=== Work task 1 ===
According to the AM radio text, when was the first radio broadcast in the Netherlands?
=== Work task 2 ===
Repeat the AM radio text from "The most simple" to "antenna - sound.".

═════ Page text

The first radio broadcast in the Netherlands dates from november 1919, i.e. over 100 years ago. The transmission, a live concert in AM, Amplitude Modulation, is said to be a european and even a world scoop.
For a long time AM was the modulation type of choice, from the 20-ties to the 50-ies and 60-ies of the previous century. The type of modulation is
very simple: just vary the amplitudes of the carrier in the rythm of the audio.
The most simple transmitter would be an oscillator with something like
a carbon mike in the antenna lead. Decoding can also be very simple, a coil,
a diode and a head phone would give - with some antenna - sound.
The drawback of AM, primarily transmitted on medium and shortwaves,
is the sensitivity to interferences and noise.
These interferences affect the amplitudes of the received signal, and since the amplitudes (or better the deviations in the amplitudes) are the information carriers, AM is - especially in the built environment - rather noisy. All kinds of electrical equipment,
especially those small power adapters, generate sufficent noise to make
listening to AM transmissions not always a pleasure.

══════════
═════ Listed records

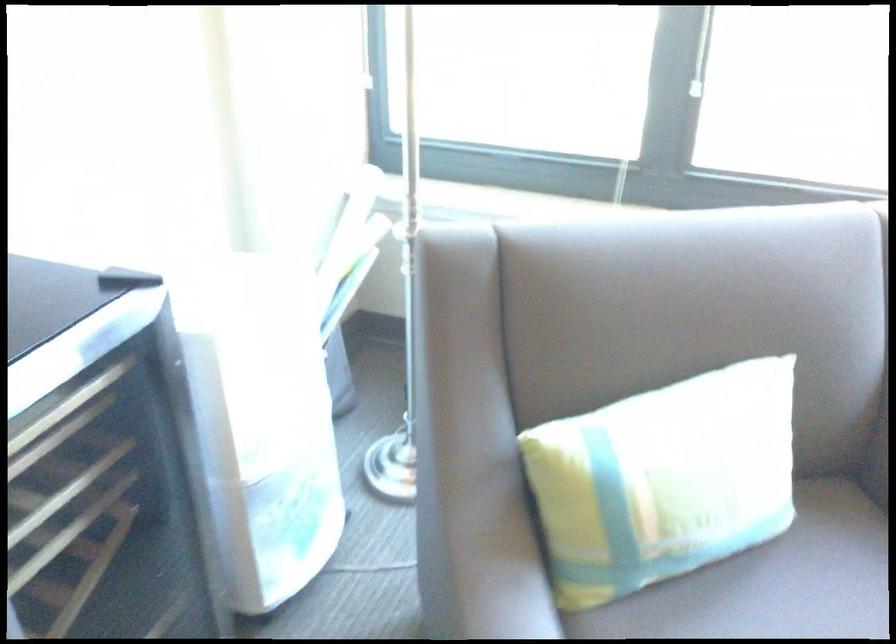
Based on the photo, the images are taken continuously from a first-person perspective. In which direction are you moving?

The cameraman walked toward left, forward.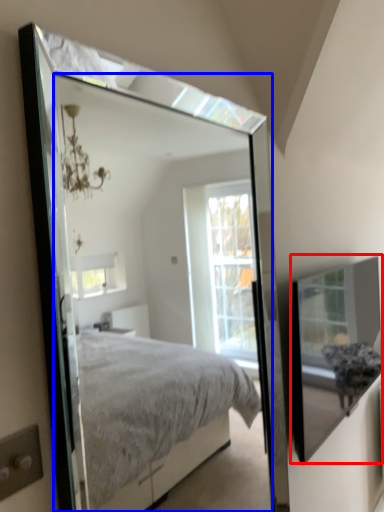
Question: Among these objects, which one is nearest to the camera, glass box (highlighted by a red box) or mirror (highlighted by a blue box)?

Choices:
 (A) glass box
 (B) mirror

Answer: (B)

══════════

=== Task output 1 ===
November 1919.

=== Task output 2 ===
The most simple transmitter would be an oscillator with something like
a carbon mike in the antenna lead. Decoding can also be very simple, a coil,
a diode and a head phone would give - with some antenna - sound.